# How to mark student's answer, when you realize that he/she just memorized the answer?

I'm currently teaching "Real Analysis I". I took a midterm exam and one of the questions was to show that there is a unique positive number $r\in\Bbb{R}$ so that $r^2=17$. One of the students tried to answer this question with a similar method that we used in the class for a similar question about the existence of a unique positive number $r\in\Bbb{R}$ so that $r^2=2$. It's based on "Completeness Axiom" and a set $S$ defined as $S=\{x\in\Bbb{R}:x\ge0 \quad and\quad x^2<17\}$, then trying to show that $(\sup{S})^2=17$. Now this specific student wrote a correct reasoning about $S$ and how it is true that $(\sup{S})^2=17$. But the problem is he didn't defined $S$ in his/her answer! What's your opinion? How should I mark this answer?

• Consider sending an email to the student inviting them to your office. Present them with the same problem (without their writeup). Ask them to show you what they did. If they can demonstrate their knowledge in front of you, factor that in to their grade. If they cannot recall, consider showing them their exam and asking them to clarify what they meant. (You might consider awarding less credit if this is required.) Commented Dec 3, 2014 at 19:22
• @brendansullivan07, Thank you! I'll try that. What is your opinion about a memorized answer in general? How should we grade such an answer? Commented Dec 3, 2014 at 19:30
• Did the answer have any mention of $17$ at all? If the answer looks perfect except that the definition of $S$ is omitted, then I would only mark it off very slightly. But I'm not so sure what is meant by your "realizing s/he just memorized the answer" or that the student "tried to answer this question with a similar method." Commented Dec 3, 2014 at 19:42
• @BenjaminDickman, The answer to the question of the existence of $\sqrt{2}$ was such that if we write $17$ instead of $2$ it ends up with the existence of $\sqrt{17}$. About "memorized answer", well, since that student didn't define $S$ and then wrote a lot of reasoning about it, I thought maybe he/she didn't understand the argument at all, he/she jut picked a picture of the solution of a solved problem in his/her mind and then at the exam he/she pasted a corrupted version of it! Commented Dec 3, 2014 at 20:15
• A possibility is that the student had it all right on a draft, and forgot to copy the first part on the copy. More importantly, in the future I would rather suggest asking questions that are less prone to direct regurgitation of memorized answer; that will both measure better what the exam is meant to measure, and (in the long run) give student incentives to try to understand the proofs rather than learning them by heart. Commented Dec 23, 2014 at 21:29

Are you completely sure they memorized the answer, or might they understand the original proof just forgot to include the definition of the set? Either way, there is some benefit for them memorizing the solution as I've found that some learning has happened, and they did put in enough effort to memorize it. Anecdotally, I have found proofs that have stumped me at first, but I know I should know their steps. I find that I almost always understand what occurs when I take another look later, either the same semester or even years later since I was more than likely lacking familiarity with the subject that time helps with. Sometimes it is more worthwhile to remember the proof in order to pass to other topics and re-approach them later.

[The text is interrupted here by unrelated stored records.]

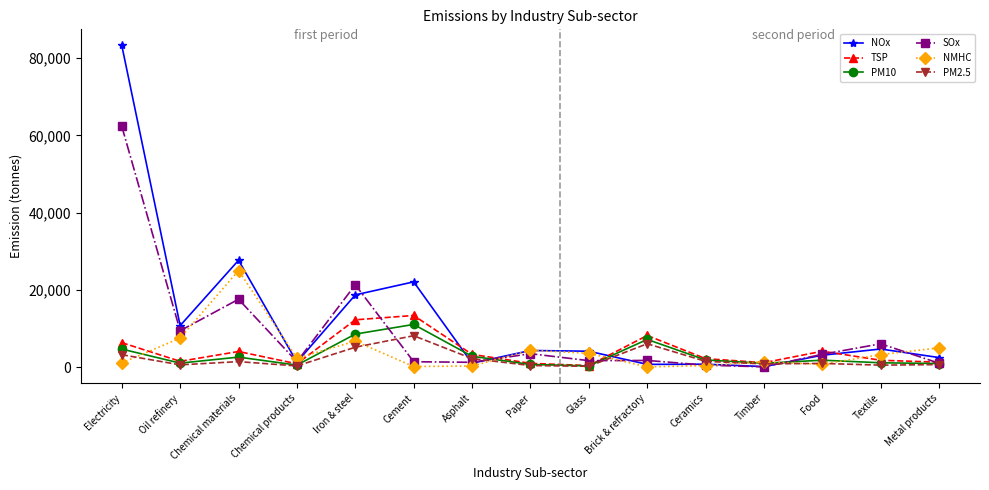

What is the value of the NMHC point at the 7th from the left?

274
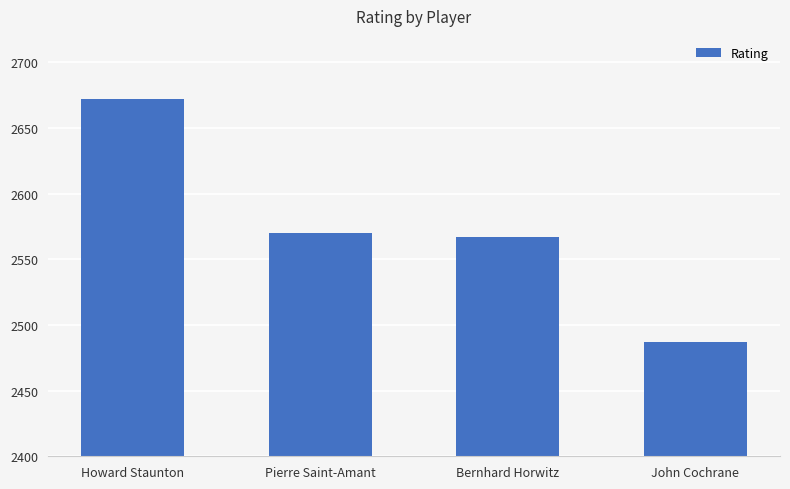

The value at John Cochrane is 2487. True or false?

True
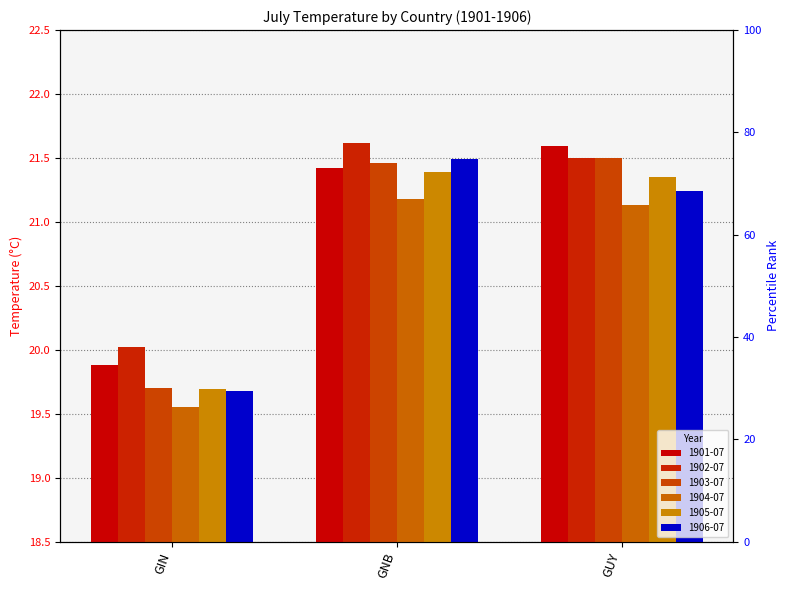

How many data points in 1906-07 are less than 21?

1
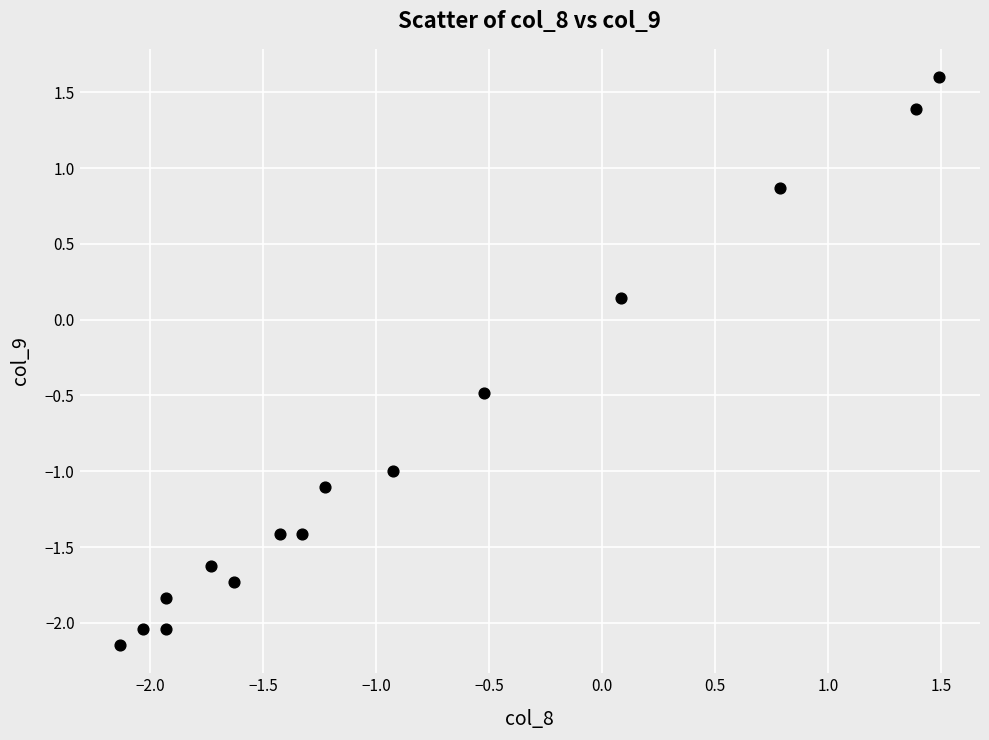

What is the range of Y values (max minus min)?

3.7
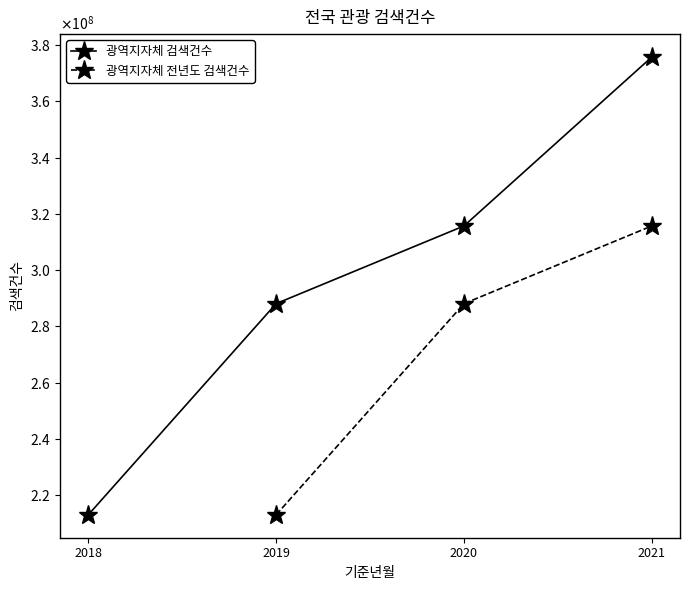

Reading left to right, list all the values displayed in this chart.

213090710	288097384	315699091	375702515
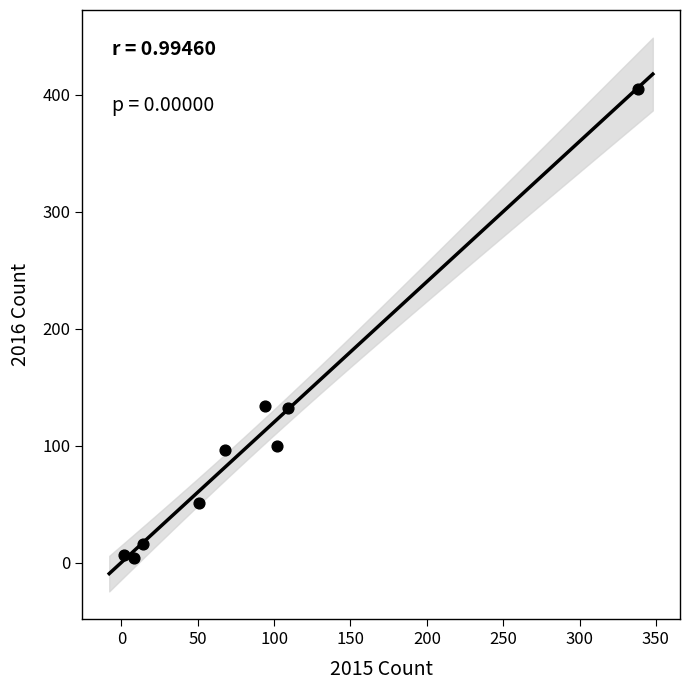

What is the range of Y values (max minus min)?

401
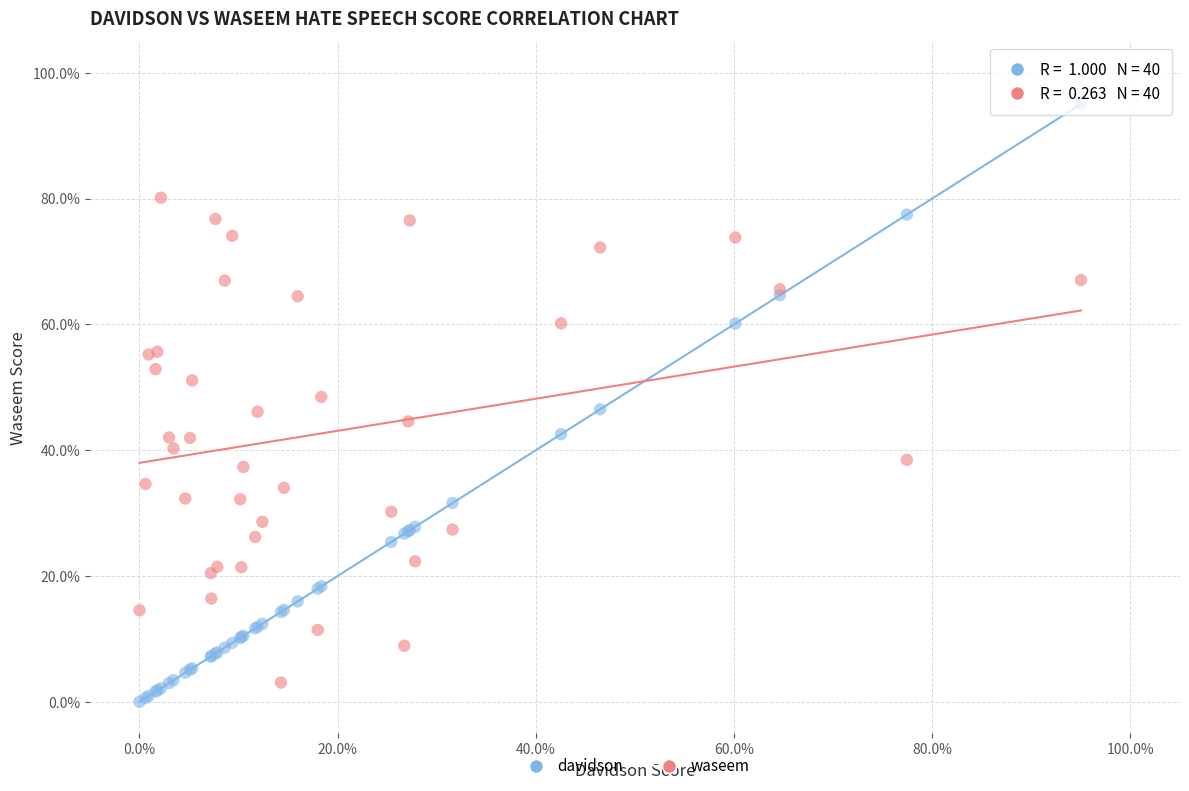

Which series contains the highest Y value?

davidson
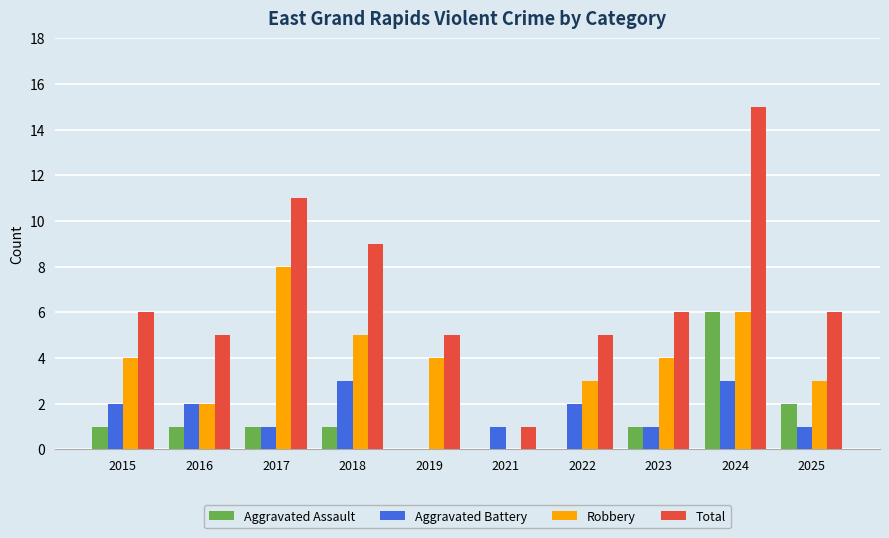

How many Aggravated Battery values are between 1 and 2?

7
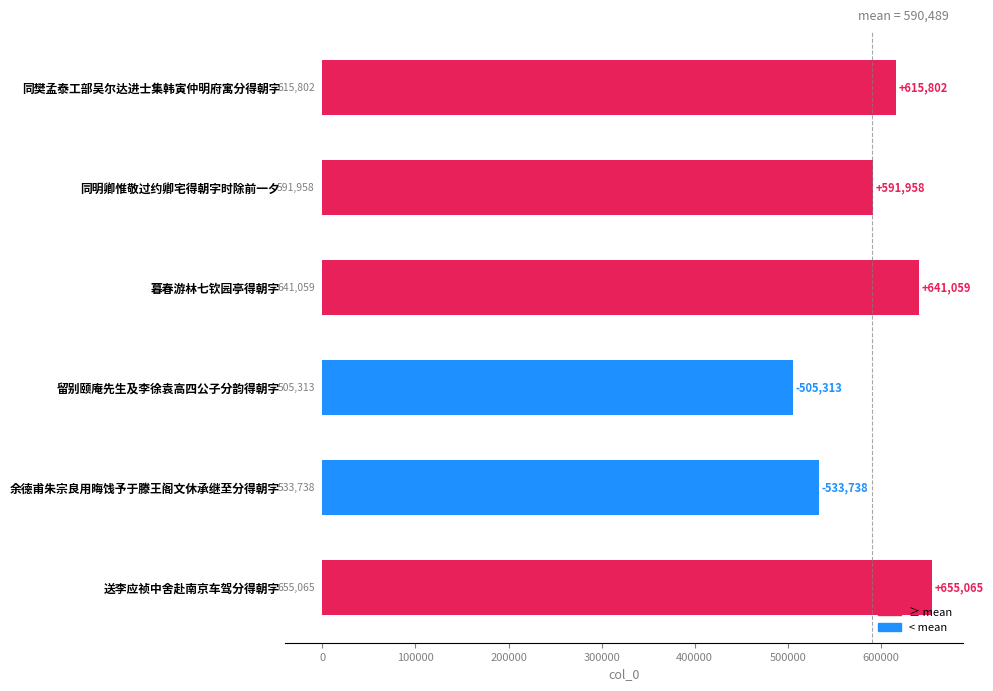

Reading bottom to top, what are all the values shown in this chart?

655065	533738	505313	641059	591958	615802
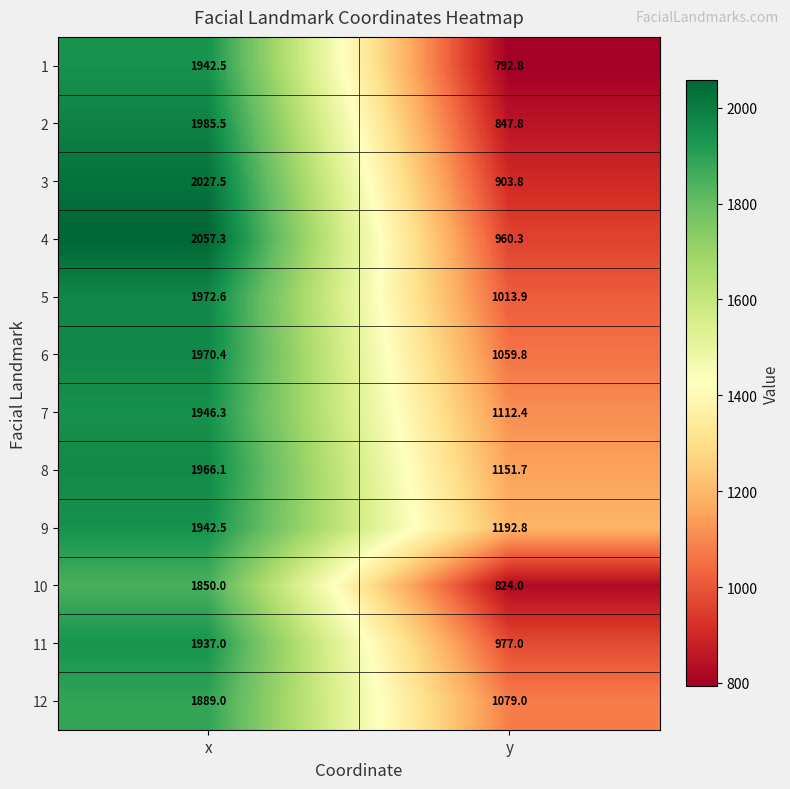

Rank the categories by 2 value from highest to lowest.

x, y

What I would do is deduct the appropriate number of points you think that not including the set definition is worth. It is critical that they include it, so some deduction might be necessary.

If you think they just forgot to include it, inviting them into your office as brendansullivan07 suggested to see if they deserve the full points might be a good option, as long as you would do it for other students as well. I would use this method more of a "I think you have the right idea, but just want to check" rather than trying to catch they memorizing.

• Students may not know which uses of symbols are so standard that they are understood without defining, and which are not. This may be one reason for "forgetting" to include the set. Commented Dec 4, 2014 at 15:00
• @TommiBrander It's often important to keep that in mind, but perhaps not here. Even if the definition of $S$ from class were global, the student's answer would still be wrong because the '$2$' in the definition of $S$ would need to be replaced with a '$17$'. Commented Dec 18, 2014 at 3:50

In my opinion, for the purpose of grading, you should not try to guess or otherwise ascertain the student's reason for writing an incorrect answer.